Reading & Writing in Chronological Order
Much of the reading and writing you'll do occurs in chronological order. This means that the events in a story happen in order from beginning to end. Writing in chronological order helps the reader follow what is happening in a story. For example, if a woman in a story wants to prepare for an exam, she will first go to class, then study, then take the exam. These events all happen in an order the reader knows. In this section you will learn how to use context clues, prediction, and our prior knowledge to help figure out the chronological order of a reading.
- Context Clues: Look at a reading and see what words are used. Nouns and pronouns can be context clues that help you see the order of sentences. As you learned in Unit 1, a noun needs to be defined before a pronoun can be used. Take this
sentence for example: Anna needed to pick up the car before noon, so she hurried to finish her work. Anna needs to come first to tell us who "she" and "her" refers to. If you see a pronoun in a reading, make sure the noun it refers to comes first.
- Prediction: Use the predicting skills you practice in Unit 2 to help understand chronological order. Using the earlier example, if a reading tells us Anna needs to go to work in the morning and pick up the car by noon, we know work will
come first and the car will come second.
- Prior Knowledge: Think about what you already know about an event. In Unit 4 you’ll write about your daily routine. You already know how most people will order their day: first wake up, second eat breakfast, third go to work or school,
and so on. By thinking through the order as you already know it, you can understand the chronological order of events in a reading.
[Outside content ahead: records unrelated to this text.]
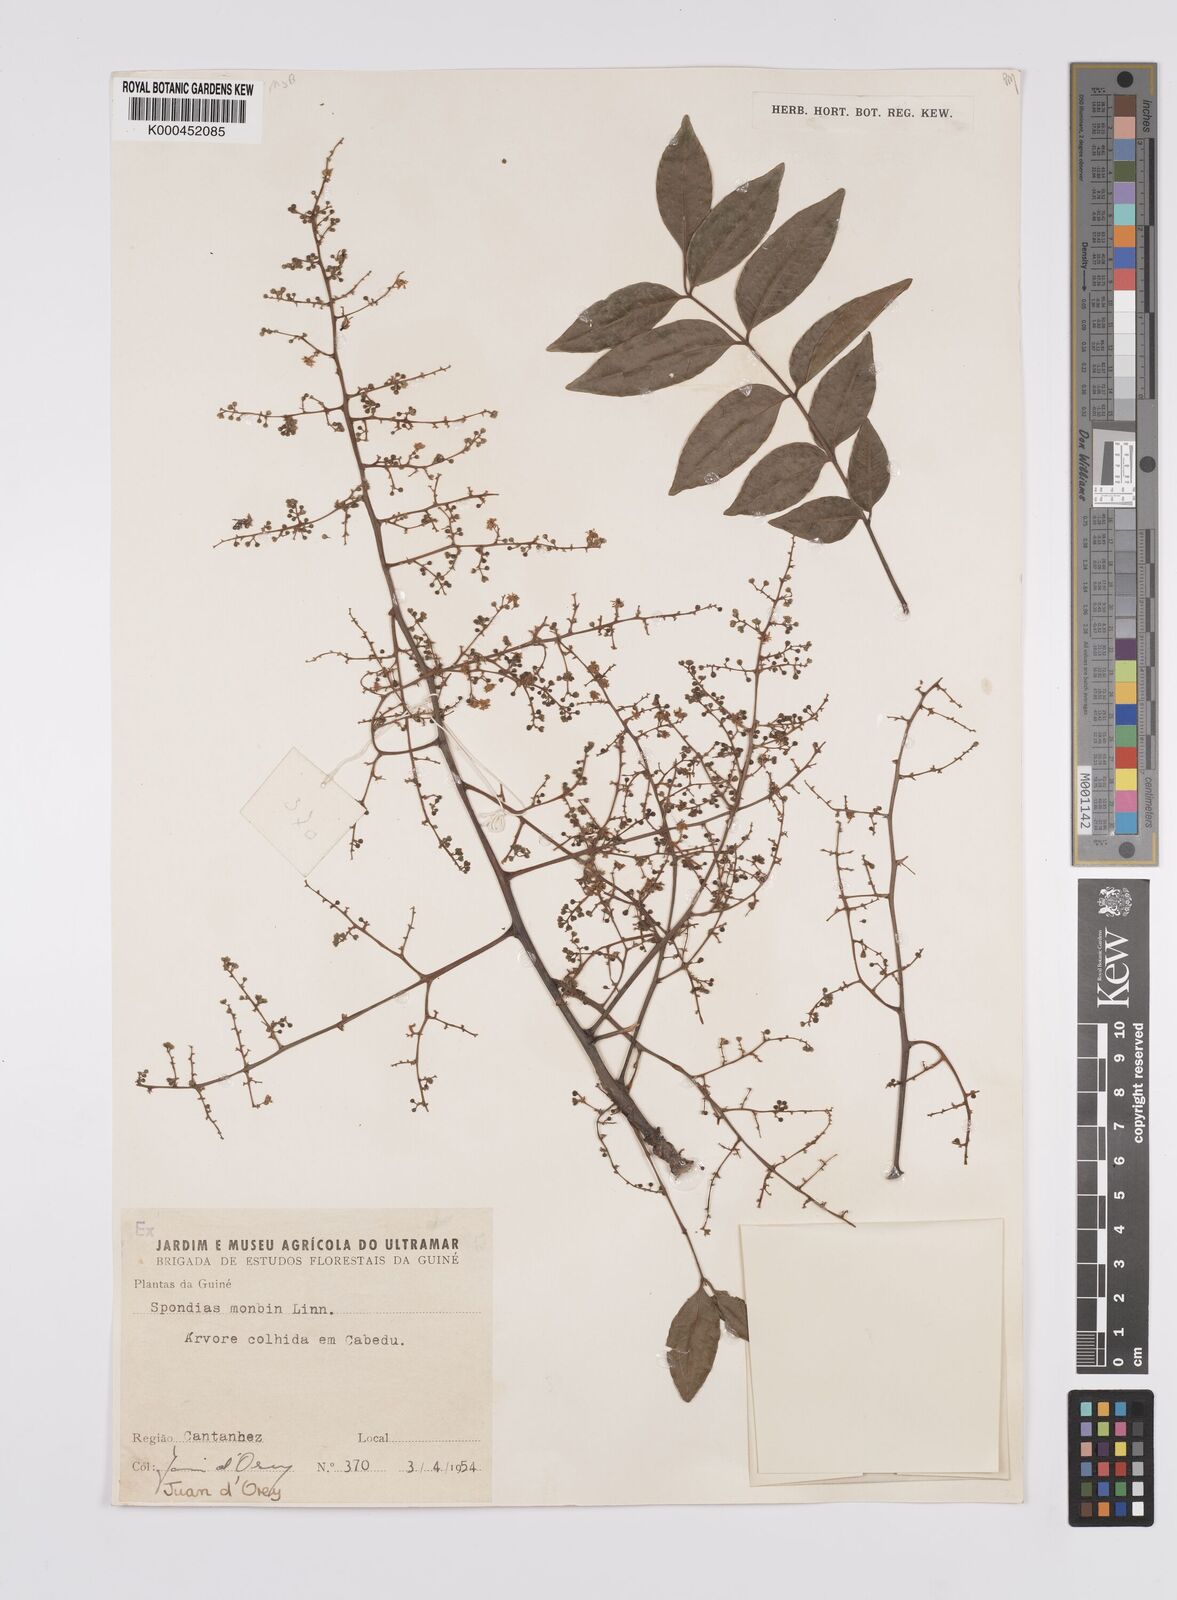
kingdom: Plantae
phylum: Tracheophyta
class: Magnoliopsida
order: Sapindales
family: Anacardiaceae
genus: Spondias
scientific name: Spondias mombin
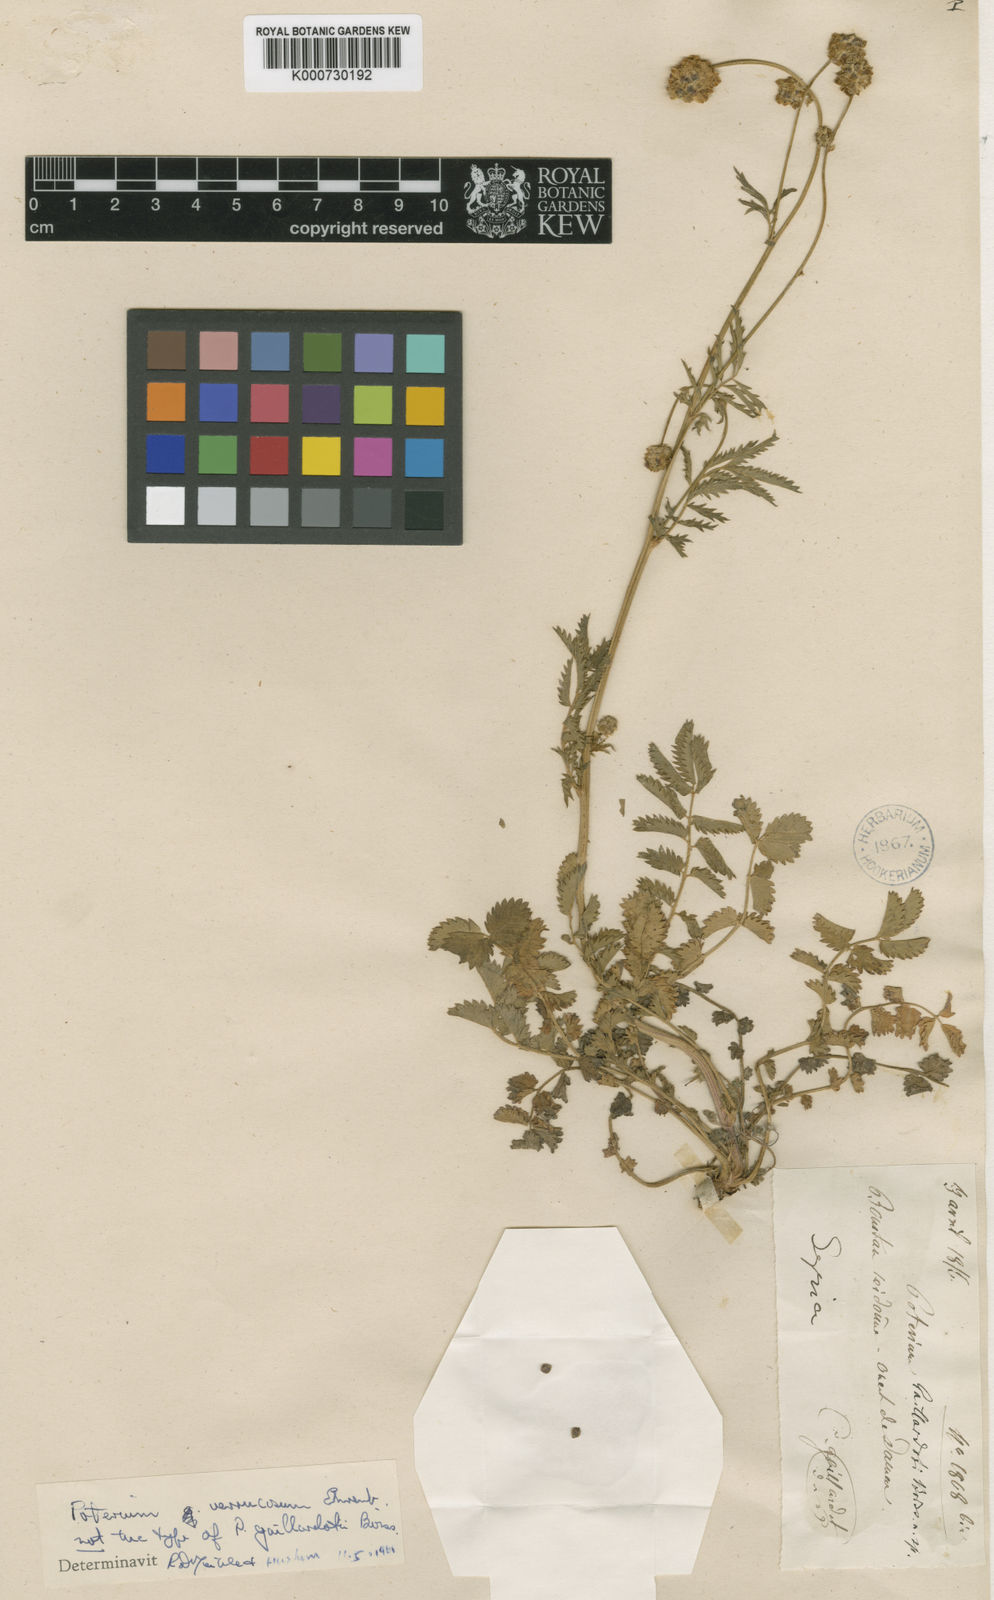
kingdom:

Sometimes a reading will use reverse chronological order, or go backwards. If you already know the chronological order that should occur you’ll have an easier time understanding the reading. Knowing the usual chronological order of events is also helpful if a reading jumps around, or moves out of order. When we understand the order things usually occur we can better comprehend, or understand, a reading.
In our own writing we can often assume that the reader will know the correct chronological order of our events. If we jump around too much, we could confuse the reader and make our writing hard to understand. By thinking through the events we want to use and what order describes them the best, we can help our reader follow our writing easily.